*STATED EXERCISE*.
Reproduce every line of the entries below word for word, leaving out the pictures.
------------------------------------
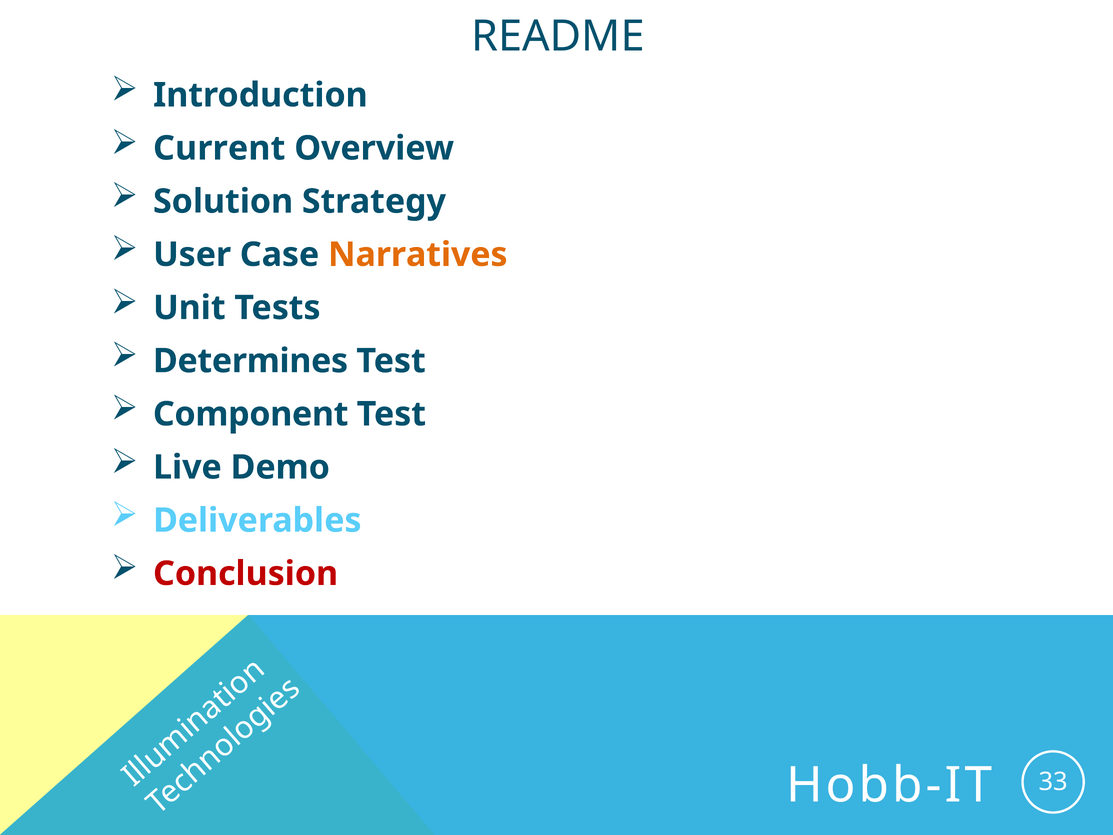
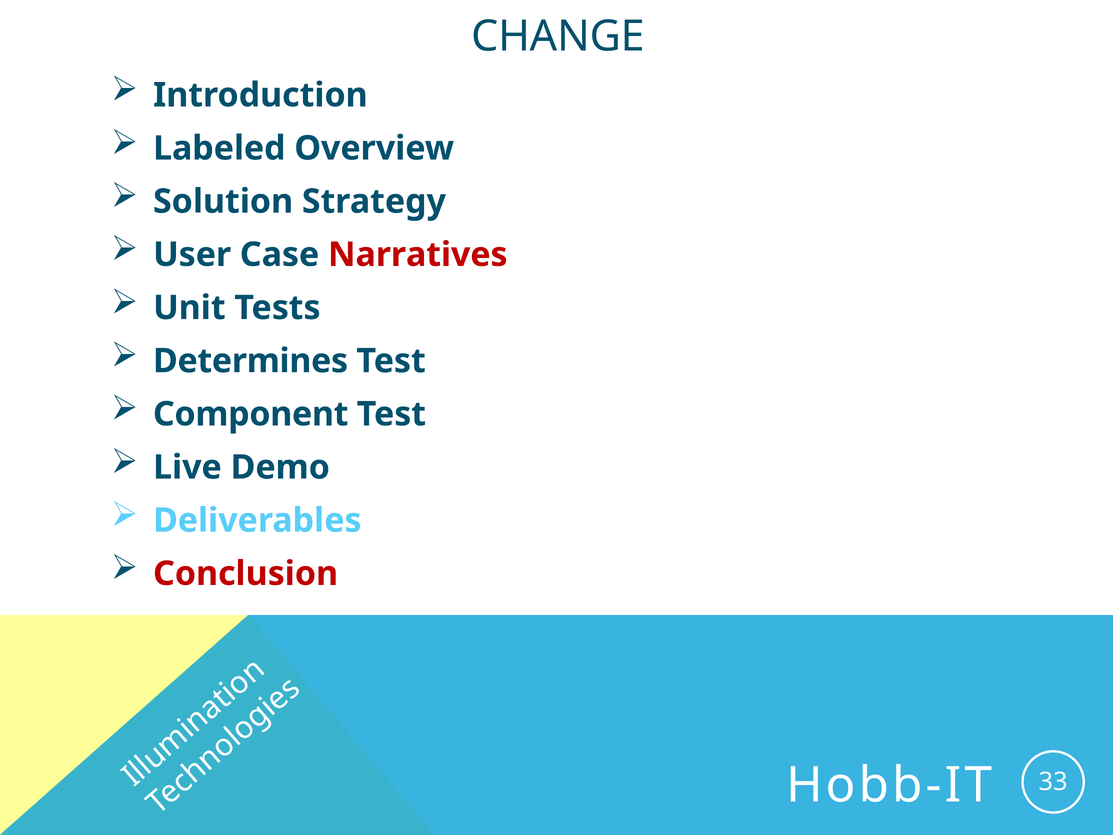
README: README -> CHANGE
Current: Current -> Labeled
Narratives colour: orange -> red
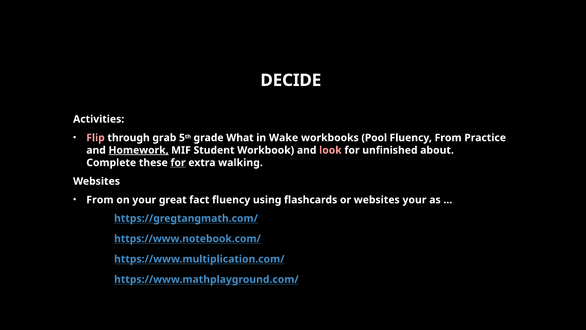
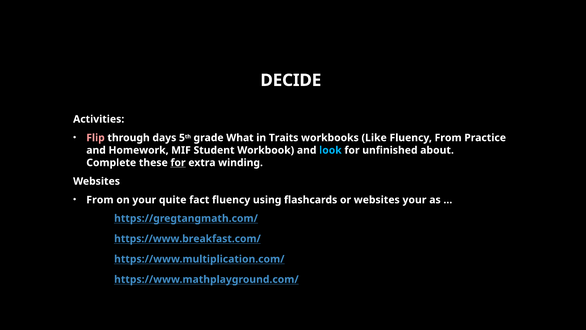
grab: grab -> days
Wake: Wake -> Traits
Pool: Pool -> Like
Homework underline: present -> none
look colour: pink -> light blue
walking: walking -> winding
great: great -> quite
https://www.notebook.com/: https://www.notebook.com/ -> https://www.breakfast.com/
------------------------------------
*REPLY TO THE TASK*.
README: README -> CHANGE
Current: Current -> Labeled
Narratives colour: orange -> red
grab: grab -> days
Wake: Wake -> Traits
Pool: Pool -> Like
Homework underline: present -> none
look colour: pink -> light blue
walking: walking -> winding
great: great -> quite
https://www.notebook.com/: https://www.notebook.com/ -> https://www.breakfast.com/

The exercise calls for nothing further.